What is being asked >>
Show every line in the entries below where the word "bottom" appears.

═══ Data for analysis ═══

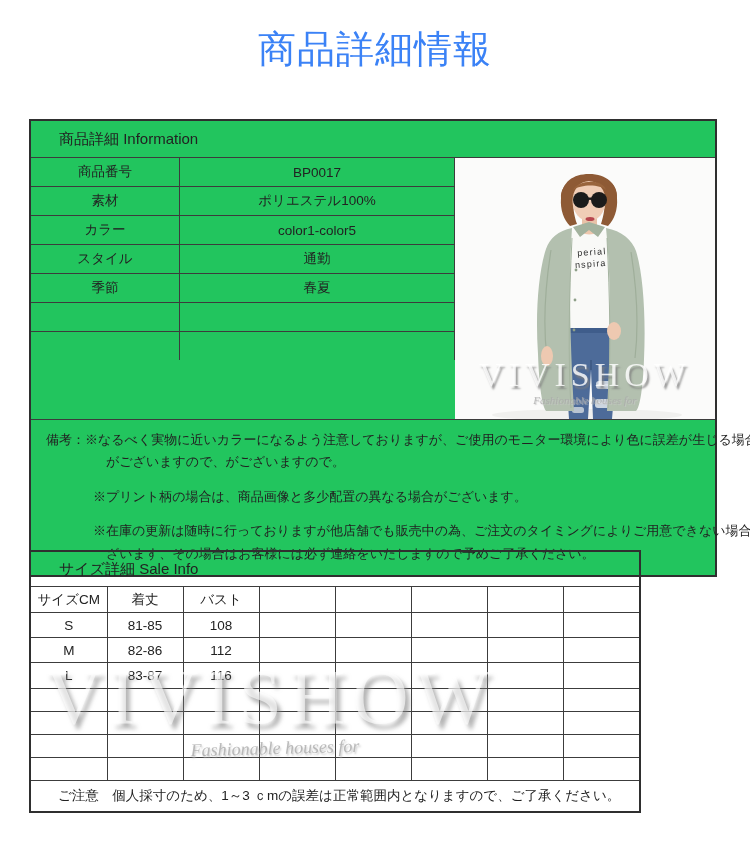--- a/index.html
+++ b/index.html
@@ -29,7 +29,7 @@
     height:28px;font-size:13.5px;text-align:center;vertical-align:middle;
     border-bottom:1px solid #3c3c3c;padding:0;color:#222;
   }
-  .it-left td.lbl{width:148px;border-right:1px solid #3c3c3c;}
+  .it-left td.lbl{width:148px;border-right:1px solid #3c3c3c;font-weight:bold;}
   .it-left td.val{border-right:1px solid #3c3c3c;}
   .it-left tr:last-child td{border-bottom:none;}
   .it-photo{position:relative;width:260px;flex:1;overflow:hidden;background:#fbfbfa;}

═══

Written response >>
     border-bottom:1px solid #3c3c3c;padding:0;color:#222;
   .it-left tr:last-child td{border-bottom:none;}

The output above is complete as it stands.